The commission borrows another idea from the UN’s Intergovernmental Panel on Climate Change. This body of scientists has sounded the alarm on the need to address human-caused changes to our atmosphere, getting ahead of and driving the political consensus. Such a body could now be created on financial and economic issues. The body would produce public reports pointing out issues which need to be dealt with, and give advice to the United Nations General Assembly and other international organizations. If it’s constituted many of us would be happy to propose some of the Stiglitz panel’s commissioners as candidates.
Fearing a new and dangerous phase of the ongoing debt crisis in the next couple of years, the Commission recommends a Foreign Debt Commission, an International Debt Restructuring Court, and a Global Economic Coordination Council, all under the aegis of the United Nations. The latter would review the activities of the World Bank, IMF, and United Nations, as well as regional and other financial institutions, ensuring that gaps are filled and problems identified early.
The commission is slated to release its final report soon. One of the main strategies of General Assembly President Miguel d’Escoto Brockmann when he established the panel was to inform the inter-governmental negotiations for the UN conference on the world financial and economic crisis and its impact on development, scheduled previously for the first week of June now postponed until June 24-26. And one of the commission’s findings is that decisions concerning necessary reforms in global institutional arrangements must be made not by a self-selected group, such as the Group of the world’s eight richest countries (G-8), but by all the countries of the world working in concert.
The unfolding crisis should provide an opportunity to abolish the G-8, slim down the International Monetary Fund, and bring forward the United Nations as the more legitimate and therefore more effective forum to set global economic policies and priorities. Over the last six months this has looked unlikely, as the G-8 began to expand into the somewhat more inclusive G-20. This sounds more democratic, as it involves many countries with large populations including India, China, and Brazil. But most other countries are left out. The G-20’s view of what the United Nations should do at this time was merely “to monitor the impact of the crisis on the poorest and most vulnerable,” rather than actively do anything about it.

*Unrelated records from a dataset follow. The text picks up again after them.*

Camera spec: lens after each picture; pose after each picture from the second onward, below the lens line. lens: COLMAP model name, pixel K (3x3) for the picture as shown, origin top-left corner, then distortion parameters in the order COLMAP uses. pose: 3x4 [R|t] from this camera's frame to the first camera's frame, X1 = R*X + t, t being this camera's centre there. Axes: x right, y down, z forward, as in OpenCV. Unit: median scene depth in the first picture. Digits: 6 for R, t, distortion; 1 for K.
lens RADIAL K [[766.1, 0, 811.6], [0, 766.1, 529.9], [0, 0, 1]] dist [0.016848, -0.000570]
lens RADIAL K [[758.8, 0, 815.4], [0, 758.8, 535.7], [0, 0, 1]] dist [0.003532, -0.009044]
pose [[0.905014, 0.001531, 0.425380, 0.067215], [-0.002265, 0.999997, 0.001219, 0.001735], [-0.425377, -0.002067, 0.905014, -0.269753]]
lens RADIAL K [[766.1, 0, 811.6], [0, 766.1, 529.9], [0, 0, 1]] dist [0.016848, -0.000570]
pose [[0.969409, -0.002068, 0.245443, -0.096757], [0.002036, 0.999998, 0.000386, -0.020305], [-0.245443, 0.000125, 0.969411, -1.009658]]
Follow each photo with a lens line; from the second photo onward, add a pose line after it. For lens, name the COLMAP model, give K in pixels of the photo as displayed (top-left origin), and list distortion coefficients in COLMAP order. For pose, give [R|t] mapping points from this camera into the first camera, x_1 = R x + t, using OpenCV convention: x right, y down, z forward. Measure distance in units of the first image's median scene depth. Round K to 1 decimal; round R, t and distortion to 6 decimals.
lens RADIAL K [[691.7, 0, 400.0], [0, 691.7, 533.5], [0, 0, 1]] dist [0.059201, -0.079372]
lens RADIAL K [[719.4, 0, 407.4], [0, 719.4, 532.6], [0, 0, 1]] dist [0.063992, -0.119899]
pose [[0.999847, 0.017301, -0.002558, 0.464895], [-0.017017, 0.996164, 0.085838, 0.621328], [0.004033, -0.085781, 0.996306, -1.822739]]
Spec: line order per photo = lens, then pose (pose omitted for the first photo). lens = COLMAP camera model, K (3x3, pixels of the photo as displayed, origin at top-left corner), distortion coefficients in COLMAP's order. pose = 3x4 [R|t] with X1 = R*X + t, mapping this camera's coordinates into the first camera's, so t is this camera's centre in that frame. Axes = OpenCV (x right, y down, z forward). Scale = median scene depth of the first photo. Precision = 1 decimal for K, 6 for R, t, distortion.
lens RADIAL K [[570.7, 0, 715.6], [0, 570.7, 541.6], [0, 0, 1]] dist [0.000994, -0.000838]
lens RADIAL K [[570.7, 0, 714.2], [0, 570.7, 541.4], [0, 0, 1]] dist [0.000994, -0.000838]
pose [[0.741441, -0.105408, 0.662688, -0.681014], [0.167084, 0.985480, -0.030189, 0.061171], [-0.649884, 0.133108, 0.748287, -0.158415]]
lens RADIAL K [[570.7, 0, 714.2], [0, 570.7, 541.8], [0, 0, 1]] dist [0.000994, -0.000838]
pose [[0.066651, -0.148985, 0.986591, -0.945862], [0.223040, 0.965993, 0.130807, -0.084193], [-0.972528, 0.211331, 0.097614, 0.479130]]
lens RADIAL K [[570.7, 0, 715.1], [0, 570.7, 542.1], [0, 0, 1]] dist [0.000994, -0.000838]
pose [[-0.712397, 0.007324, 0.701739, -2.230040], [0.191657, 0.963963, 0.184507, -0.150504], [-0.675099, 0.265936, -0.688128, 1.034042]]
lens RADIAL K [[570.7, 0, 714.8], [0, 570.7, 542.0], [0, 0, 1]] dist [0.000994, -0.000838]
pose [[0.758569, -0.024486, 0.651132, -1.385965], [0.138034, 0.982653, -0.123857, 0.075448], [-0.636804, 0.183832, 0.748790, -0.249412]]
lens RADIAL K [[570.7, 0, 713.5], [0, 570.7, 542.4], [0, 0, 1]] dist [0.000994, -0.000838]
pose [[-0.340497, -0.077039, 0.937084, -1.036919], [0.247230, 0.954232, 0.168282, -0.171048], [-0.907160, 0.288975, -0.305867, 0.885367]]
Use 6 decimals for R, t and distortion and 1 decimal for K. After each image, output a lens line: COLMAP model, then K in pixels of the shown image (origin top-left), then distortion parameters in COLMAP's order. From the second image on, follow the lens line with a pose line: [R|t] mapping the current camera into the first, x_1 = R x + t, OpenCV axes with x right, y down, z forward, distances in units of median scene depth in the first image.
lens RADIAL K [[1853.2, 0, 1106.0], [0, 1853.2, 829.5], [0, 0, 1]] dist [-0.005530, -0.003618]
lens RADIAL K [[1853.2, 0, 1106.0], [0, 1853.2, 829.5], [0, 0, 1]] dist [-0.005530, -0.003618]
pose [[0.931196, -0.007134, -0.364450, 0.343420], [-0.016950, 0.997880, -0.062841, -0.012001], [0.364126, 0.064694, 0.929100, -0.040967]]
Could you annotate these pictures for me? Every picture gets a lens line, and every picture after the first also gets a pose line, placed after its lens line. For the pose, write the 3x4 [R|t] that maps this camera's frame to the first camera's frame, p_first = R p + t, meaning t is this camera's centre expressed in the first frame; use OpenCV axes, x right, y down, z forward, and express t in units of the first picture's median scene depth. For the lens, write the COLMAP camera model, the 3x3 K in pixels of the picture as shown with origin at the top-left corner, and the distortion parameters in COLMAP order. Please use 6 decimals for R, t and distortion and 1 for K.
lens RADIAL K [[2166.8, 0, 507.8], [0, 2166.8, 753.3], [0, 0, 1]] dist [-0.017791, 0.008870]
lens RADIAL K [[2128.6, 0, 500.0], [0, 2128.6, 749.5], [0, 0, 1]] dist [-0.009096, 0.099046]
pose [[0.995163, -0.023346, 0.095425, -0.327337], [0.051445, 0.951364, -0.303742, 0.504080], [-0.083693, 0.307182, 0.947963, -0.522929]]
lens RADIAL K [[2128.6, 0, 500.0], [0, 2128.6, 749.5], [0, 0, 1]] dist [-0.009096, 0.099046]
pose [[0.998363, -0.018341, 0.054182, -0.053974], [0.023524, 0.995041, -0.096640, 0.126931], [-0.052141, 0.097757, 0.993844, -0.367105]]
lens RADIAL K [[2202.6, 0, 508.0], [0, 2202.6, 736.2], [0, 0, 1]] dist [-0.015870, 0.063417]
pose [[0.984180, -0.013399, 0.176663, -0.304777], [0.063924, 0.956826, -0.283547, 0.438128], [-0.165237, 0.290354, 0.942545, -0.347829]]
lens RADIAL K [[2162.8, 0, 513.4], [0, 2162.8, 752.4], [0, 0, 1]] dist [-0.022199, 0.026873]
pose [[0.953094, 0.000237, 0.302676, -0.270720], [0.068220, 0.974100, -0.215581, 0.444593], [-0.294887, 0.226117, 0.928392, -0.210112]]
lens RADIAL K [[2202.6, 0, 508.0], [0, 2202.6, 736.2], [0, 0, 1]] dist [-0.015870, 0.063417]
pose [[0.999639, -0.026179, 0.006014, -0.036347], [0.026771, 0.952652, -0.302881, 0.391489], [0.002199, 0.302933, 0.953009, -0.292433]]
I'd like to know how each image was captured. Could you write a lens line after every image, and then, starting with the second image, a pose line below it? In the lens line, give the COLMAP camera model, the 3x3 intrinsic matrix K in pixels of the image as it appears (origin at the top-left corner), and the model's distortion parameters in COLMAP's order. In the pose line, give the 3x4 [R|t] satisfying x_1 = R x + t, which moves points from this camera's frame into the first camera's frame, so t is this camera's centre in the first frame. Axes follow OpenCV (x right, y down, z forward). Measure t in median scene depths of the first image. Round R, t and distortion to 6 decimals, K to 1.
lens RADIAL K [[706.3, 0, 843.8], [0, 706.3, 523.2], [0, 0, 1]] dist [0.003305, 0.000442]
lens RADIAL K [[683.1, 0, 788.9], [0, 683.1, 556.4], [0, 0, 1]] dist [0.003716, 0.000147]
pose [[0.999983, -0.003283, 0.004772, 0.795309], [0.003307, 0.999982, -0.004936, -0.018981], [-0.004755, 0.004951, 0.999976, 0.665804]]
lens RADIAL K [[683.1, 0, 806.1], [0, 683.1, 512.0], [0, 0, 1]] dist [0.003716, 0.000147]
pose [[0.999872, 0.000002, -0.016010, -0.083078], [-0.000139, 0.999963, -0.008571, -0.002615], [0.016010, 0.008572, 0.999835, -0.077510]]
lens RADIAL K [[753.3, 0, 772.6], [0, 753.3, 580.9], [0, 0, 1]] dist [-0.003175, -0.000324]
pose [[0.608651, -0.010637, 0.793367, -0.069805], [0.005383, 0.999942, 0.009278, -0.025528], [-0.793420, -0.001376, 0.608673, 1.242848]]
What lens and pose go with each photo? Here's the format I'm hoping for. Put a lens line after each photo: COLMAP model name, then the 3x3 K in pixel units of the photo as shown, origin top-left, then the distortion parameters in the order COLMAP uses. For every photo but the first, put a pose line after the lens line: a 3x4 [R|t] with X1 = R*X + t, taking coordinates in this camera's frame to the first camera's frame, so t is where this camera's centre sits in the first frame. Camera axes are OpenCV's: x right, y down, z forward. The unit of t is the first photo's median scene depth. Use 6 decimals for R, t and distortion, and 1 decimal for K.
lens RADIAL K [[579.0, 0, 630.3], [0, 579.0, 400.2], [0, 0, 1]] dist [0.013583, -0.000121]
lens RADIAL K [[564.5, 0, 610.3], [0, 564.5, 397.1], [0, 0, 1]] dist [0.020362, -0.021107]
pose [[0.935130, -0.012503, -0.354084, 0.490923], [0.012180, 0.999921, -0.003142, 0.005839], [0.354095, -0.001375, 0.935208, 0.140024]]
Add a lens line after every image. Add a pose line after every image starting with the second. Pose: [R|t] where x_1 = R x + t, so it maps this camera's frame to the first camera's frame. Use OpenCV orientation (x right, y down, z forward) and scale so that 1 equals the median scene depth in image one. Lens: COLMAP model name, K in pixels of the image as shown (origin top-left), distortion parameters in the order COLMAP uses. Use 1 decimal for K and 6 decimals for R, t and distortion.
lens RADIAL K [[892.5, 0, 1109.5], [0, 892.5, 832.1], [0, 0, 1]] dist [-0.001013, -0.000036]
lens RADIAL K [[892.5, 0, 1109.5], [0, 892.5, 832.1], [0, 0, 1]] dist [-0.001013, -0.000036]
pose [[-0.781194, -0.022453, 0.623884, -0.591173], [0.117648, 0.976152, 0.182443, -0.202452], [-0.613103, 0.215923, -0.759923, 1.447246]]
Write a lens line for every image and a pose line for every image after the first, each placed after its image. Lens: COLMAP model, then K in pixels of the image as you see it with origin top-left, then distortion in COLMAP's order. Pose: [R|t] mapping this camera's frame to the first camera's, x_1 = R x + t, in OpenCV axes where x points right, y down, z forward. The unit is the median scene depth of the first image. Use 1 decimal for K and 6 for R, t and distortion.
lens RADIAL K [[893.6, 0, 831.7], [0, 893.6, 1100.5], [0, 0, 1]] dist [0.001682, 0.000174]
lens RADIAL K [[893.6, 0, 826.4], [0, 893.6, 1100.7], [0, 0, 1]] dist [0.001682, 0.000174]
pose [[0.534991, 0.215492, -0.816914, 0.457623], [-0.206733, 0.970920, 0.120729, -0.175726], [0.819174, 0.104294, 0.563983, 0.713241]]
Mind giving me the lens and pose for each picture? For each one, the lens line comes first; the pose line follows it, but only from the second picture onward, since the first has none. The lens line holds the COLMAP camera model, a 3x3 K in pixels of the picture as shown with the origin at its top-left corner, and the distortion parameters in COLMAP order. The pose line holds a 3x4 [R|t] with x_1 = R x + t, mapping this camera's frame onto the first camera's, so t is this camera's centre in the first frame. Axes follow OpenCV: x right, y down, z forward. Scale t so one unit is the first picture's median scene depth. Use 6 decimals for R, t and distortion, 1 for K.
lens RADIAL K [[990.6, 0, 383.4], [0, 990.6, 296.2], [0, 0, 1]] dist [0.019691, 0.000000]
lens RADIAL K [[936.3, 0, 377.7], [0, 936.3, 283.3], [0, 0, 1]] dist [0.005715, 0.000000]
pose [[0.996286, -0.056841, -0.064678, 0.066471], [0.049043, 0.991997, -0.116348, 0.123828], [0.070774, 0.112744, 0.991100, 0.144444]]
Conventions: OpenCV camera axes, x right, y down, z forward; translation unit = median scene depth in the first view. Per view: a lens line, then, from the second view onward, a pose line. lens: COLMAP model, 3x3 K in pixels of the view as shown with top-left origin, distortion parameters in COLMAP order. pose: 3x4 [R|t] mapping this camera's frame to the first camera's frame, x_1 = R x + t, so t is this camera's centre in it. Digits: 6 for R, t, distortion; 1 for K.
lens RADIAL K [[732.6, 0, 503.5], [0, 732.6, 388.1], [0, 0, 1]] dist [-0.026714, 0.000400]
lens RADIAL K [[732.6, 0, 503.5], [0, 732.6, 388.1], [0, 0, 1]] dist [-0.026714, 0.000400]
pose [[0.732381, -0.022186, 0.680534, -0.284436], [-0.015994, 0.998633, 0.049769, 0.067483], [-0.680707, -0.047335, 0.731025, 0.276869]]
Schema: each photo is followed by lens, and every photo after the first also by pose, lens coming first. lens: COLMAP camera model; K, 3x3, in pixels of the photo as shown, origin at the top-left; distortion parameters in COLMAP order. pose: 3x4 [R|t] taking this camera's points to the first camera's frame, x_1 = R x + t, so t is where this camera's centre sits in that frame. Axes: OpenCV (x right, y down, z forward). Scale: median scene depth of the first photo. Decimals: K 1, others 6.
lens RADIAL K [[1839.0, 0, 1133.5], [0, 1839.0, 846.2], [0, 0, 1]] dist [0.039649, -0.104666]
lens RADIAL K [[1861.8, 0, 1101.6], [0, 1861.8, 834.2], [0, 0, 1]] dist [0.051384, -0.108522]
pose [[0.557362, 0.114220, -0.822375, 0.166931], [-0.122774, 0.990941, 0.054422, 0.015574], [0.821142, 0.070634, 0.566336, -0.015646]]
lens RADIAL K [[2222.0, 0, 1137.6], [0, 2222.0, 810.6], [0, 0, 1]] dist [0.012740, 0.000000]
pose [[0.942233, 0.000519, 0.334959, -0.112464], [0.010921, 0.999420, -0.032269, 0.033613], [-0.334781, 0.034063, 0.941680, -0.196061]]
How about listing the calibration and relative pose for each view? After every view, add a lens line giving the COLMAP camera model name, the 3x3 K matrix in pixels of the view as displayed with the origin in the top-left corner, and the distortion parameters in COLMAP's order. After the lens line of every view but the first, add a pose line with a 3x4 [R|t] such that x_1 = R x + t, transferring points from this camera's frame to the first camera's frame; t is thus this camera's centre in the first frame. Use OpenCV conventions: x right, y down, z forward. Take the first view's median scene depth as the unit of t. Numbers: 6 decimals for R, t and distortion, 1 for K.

Diplomats in New York are still arguing fiercely over the text that will define the UN conference. Civil society groups organizing around the process have raised their concerns that the conference may prove a major missed opportunity, but are urging heads of state to attend to raise the chances of a success. Several of the Stiglitz Commission’s innovations are already present in the panel’s latest draft although there is still much negotiating to be done. A lively public launch of the commission’s findings should help energize public discussions about how to build political will to make a decisive break with the institutions, thinking, and policies that created this crisis.